WHAT YOU SHOULD DO:
Could you reproduce the stretch from "Patent Literature 2: Japanese" through "of excitation light." in the passage on microscope aberration correction, substituting "compensation collar" for "correction ring"?

Further, there is also known a technique of compensating for generated aberrations by a wave front conversion element. This technique is a matrix-drivable shape variable mirror element that is disposed on an optical path of a microscope, a wave front is modulated by the shape variable mirror element based on wave front conversion data measured in advance, and the modulated light wave is allowed to be incident on a specimen, whereby an aberration-corrected image with a high imaging performance is acquired (see e.g. Patent Literature 2).
As the wave front conversion element, a shape variable mirror element configured such that the shape of a reflection surface thereof is electrically controllable is used. When a plane wave is incident on the shape variable mirror element, and if the shape variable mirror element has a concave shape, the incident plane wave is converted into a concave wave front (the amplitude of a concave shape is doubled).
Patent Literature 1: Japanese Patent Publication No. 3,299,808 (see pages 4-6, and FIG. 1)
Patent Literature 2: Japanese Patent Publication No. 4,149,309 (see pages 3-5, and FIG. 1)
However, the operation of the correction ring is performed by manually rotating a ring-shaped adjustment mechanism provided on the objective lens. Therefore, focus deviation or view field deviation resulting from adjusting the adjustment mechanism may occur. Further, it is necessary to repeat adjusting the correction ring and focusing in order to determine the optimum position of the objective lens. This may make the process for optimization cumbersome. Since the process is cumbersome, it takes time to make adjustments in order to obtain an optimum position, and a fluorescent pigment may fade. Fading of a fluorescent pigment may weaken the fluorescent intensity due to continuous emission of excitation light.
Further, adjustment of the correction ring requires fine control. Under the present circumstances, judgment on the adjustment result relies on a person who visually observes an image. It is very difficult to judge whether the objective lens is located at an optimum position. In particular, in photographing images of Z stack, it is necessary to repeat the above operation by the number of times equal to the number of images to be acquired in depth direction, which is very cumbersome. As a result, under the present circumstances, the number of users who sufficiently utilize the correction ring may be small. Further, in some specimens, vibrations resulting from touching the correction ring by hand may affect the observation position. In view of the above, it is desirable to automatically adjust the correction ring without touching the correction ring by hand.
Further, in the technology of compensating for aberrations by a wave front conversion element, the optical system of a microscope may be complicated and the size of the optical system may increase, because the wave front conversion element is of a reflective type. Furthermore, it is necessary to measure the aberrations in advance in order to obtain an optimum compensated wave front. A process of converging the correction amount in order to form an optimum wave front is required. Therefore, this technology is less feasible.

DATASET RECORDS:
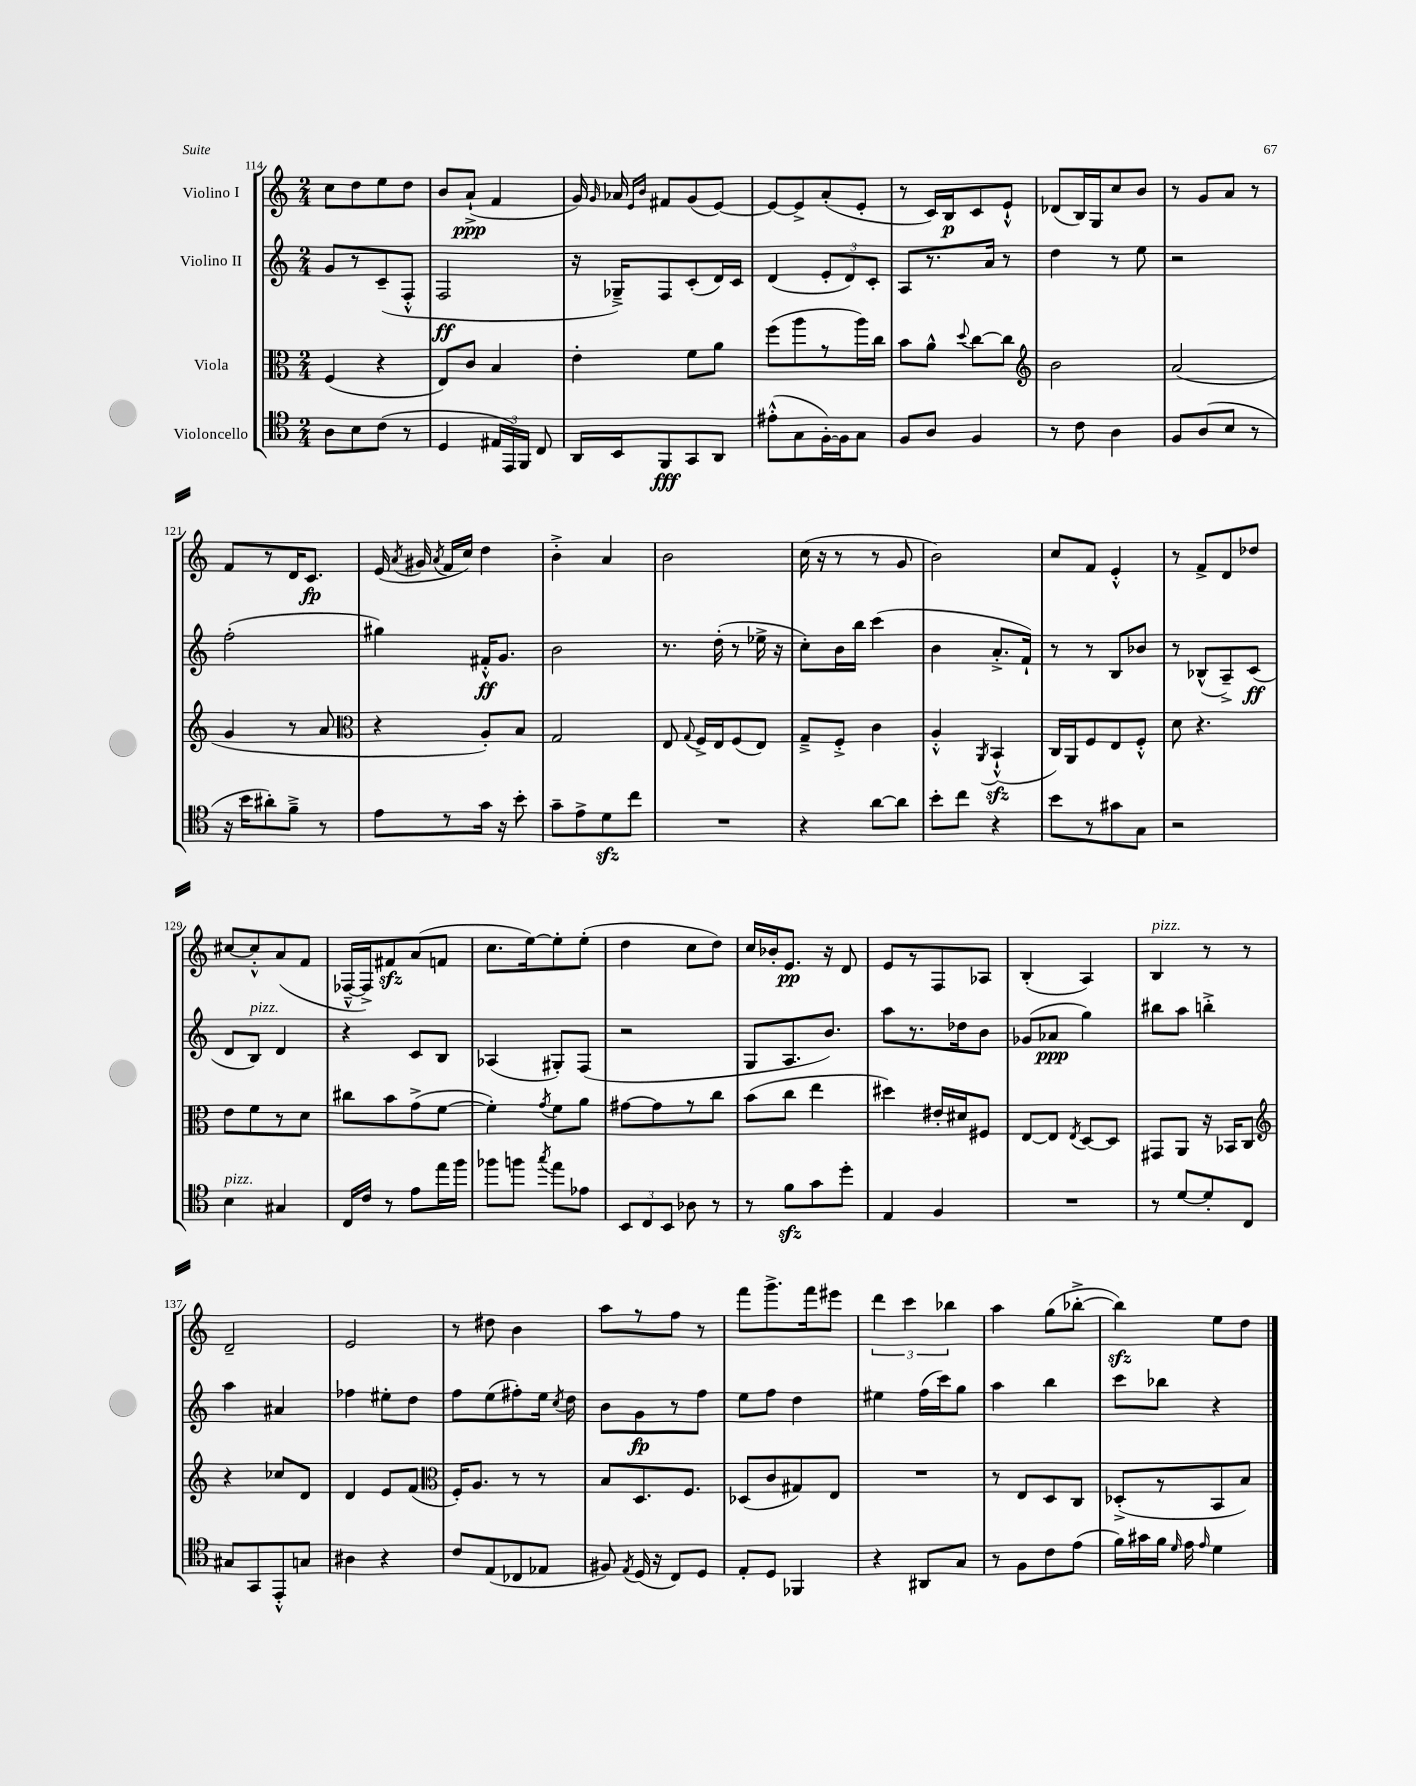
<<
\new StaffGroup <<
\new Staff = "s0" \with { instrumentName = "Violino I" } {
    \clef treble \key c \major \numericTimeSignature \time 2/4
    \autoBeamOff c''8[ d''8 e''8 d''8] |
    b'8[ a'8]-!->\ppp( f'4 |
    g'16) \grace { g'16 } aes'16 \grace { e'16[ b'16] } fis'8[ g'8( e'8]~) |
    e'8[~ e'8-> a'8-.( e'8]-. |
    r8 c'16[) b16\p c'8 e'8]-!-^ |
    des'8[( b16) g16 c''8 b'8] |
    r8 g'8[ a'8] r8 |
    f'8[ r8 d'16 c'8.]\fp |
    e'16( \acciaccatura { a'8 } gis'16 \acciaccatura { a'8 } f'16[ c''16]) d''4 |
    b'4-.-> a'4 |
    b'2 |
    c''16( r16 r8 r8 g'8 |
    b'2) |
    c''8[ f'8] e'4-.-^ |
    r8 f'8[-> d'8 des''8] |
    cis''8[~ cis''8-.-^ a'8( f'8] |
    fes16[~---^ fes16->) fis'8\sfz a'8( f'8] |
    c''8.[ e''16~) e''8-. e''8]-.( |
    d''4 c''8[ d''8]) |
    c''16[ bes'16-. e'8.]\pp r16 d'8 |
    e'8[ r8 f8 aes8] |
    b4-.( a4) |
    b4^\markup { \italic "pizz." } r8 r8 |
    d'2-- |
    e'2 |
    r8 dis''8 b'4 |
    a''8[ r8 f''8] r8 |
    f'''8[ g'''8.-> f'''16 eis'''8] |
    \tuplet 3/2 { d'''4 c'''4 bes''4 } |
    a''4 g''8[( bes''8]~-.-> |
    bes''4\sfz) e''8[ d''8] \bar "|." |
}
\new Staff = "s1" \with { instrumentName = "Violino II" } {
    \clef treble \key c \major \numericTimeSignature \time 2/4
    \autoBeamOff g'8[ r8 c'8--( f8]-.-^ |
    f2\ff |
    r16 ges16[--->) f8 c'8-.( d'16) c'16] |
    d'4( \tuplet 3/2 { e'8[-. d'8) c'8]-. } |
    a8[ r8. a'16] r8 |
    d''4 r8 e''8 |
    r2 |
    f''2-.( |
    gis''4) fis'16[-.-^\ff g'8.] |
    b'2 |
    r8. d''16-.( r8 ees''16-> r16 |
    c''8[-.) b'16 b''16] c'''4( |
    b'4 a'8.[-.-> f'16]-!) |
    r8 r8 b8[ bes'8] |
    r8 bes8[-^( a8--->) c'8]\ff( |
    d'8[ b8]^\markup { \italic "pizz." }) d'4 |
    r4 c'8[ b8] |
    aes4( gis8[-.) f8]( |
    r2 |
    g8[ a8. b'8.]) |
    a''8[ r8. des''16 b'8] |
    ges'8[( aes'8]\ppp g''4) |
    bis''8[ a''8] b''4-.-> |
    a''4 ais'4 |
    fes''4 eis''8[-. d''8] |
    f''8[ e''8( fis''8-.) e''16] \acciaccatura { c''8 } d''16 |
    b'8[ g'8\fp r8 f''8] |
    e''8[ f''8] d''4 |
    eis''4 f''16[( c'''16) g''8] |
    a''4 b''4 |
    c'''8[ bes''8] r4 \bar "|." |
}
\new Staff = "s2" \with { instrumentName = "Viola" } {
    \clef alto \key c \major \numericTimeSignature \time 2/4
    \autoBeamOff f4( r4 |
    e8[) c'8] b4 |
    e'4-. f'8[ a'8] |
    f''8[( a''8 r8 a''16) c''16] |
    b'8[ a'8]-^ \appoggiatura { d''8 } c''8[~ c''8] |
    \clef treble b'2 |
    a'2( |
    g'4 r8 a'8 |
    \clef alto r4 a8[-.) b8] |
    g2 |
    e8 \appoggiatura { g8 } f16[-> e16 f8( e8]) |
    g8[---> f8]-.-> c'4 |
    a4-.-^ \acciaccatura { a,8 } b,4-!-^\sfz( |
    c16[) a,16 f8 e8 f8]-.-^ |
    d'8 r4. |
    e'8[ f'8 r8 d'8] |
    cis''8[ b'8 g'8->( f'8]~ |
    f'4-.) \acciaccatura { g'8 } f'8[ a'8] |
    gis'8[~ gis'8 r8 c''8] |
    b'8[( c''8] e''4 |
    dis''4) eis'16[-. dis'16 fis8] |
    e8[~ e8] \acciaccatura { e8 } d8[~ d8] |
    gis,8[ a,8] r16 bes,16[ c8] |
    \clef treble r4 ces''8[ d'8] |
    d'4 e'8[ f'8]( |
    \clef alto f16[-.) a8.] r8 r8 |
    b8[ d8. f8.] |
    des8[( c'8 gis8) e8] |
    R2 |
    r8 e8[ d8 c8] |
    des8[-.->( r8 b,8 b8]) \bar "|." |
}
\new Staff = "s3" \with { instrumentName = "Violoncello" } {
    \clef tenor \key c \major \numericTimeSignature \time 2/4
    \autoBeamOff a8[ b8 c'8]( r8 |
    d4 \tuplet 3/2 { eis16[ e,16) f,16] } c8 |
    a,16[ b,16 f,8\fff g,8 a,8] |
    eis'8[-.-^( g8 f16~-.) f16 g8] |
    f8[ a8] f4 |
    r8 c'8 a4 |
    f8[ a8( b8] r8 |
    r16 b'16[ ais'8-.) f'8]---> r8 |
    e'8[ r8 g'16] r16 b'8-. |
    g'8[-- e'8-> d'8\sfz c''8] |
    R2 |
    r4 a'8[~ a'8] |
    b'8[-. c''8] r4 |
    b'8[ r8 gis'8 g8] |
    r2 |
    b4^\markup { \italic "pizz." } gis4 |
    c16[ c'16] r8 e'8[ e''16 f''16] |
    fes''8[ f''8] \acciaccatura { g''8 } e''8[ ees'8] |
    \tuplet 3/2 { b,8[ c8 b,8] } aes8 r8 |
    r8 f'8[\sfz g'8 d''8]-. |
    e4 f4 |
    R2 |
    r8 d'8[~ d'8-. c8] |
    gis8[ g,8 e,8-.-^ g8] |
    ais4 r4 |
    c'8[ e8( ces8 ees8] |
    fis8) \acciaccatura { e8 } d16( r16 c8[) d8] |
    e8[-. d8] fes,4 |
    r4 ais,8[ g8] |
    r8 f8[ c'8 e'8]( |
    f'16[) gis'16 f'16] \grace { d'16 } e'16 \grace { e'16 } d'4 \bar "|." |
}
>>
>>
\layout { \context { \Score currentBarNumber = #114 } }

COMPLETE ANSWER:
Patent Literature 2: Japanese Patent Publication No. 4,149,309 (see pages 3-5, and FIG. 1)
However, the operation of the compensation collar is performed by manually rotating a ring-shaped adjustment mechanism provided on the objective lens. Therefore, focus deviation or view field deviation resulting from adjusting the adjustment mechanism may occur. Further, it is necessary to repeat adjusting the compensation collar and focusing in order to determine the optimum position of the objective lens. This may make the process for optimization cumbersome. Since the process is cumbersome, it takes time to make adjustments in order to obtain an optimum position, and a fluorescent pigment may fade. Fading of a fluorescent pigment may weaken the fluorescent intensity due to continuous emission of excitation light.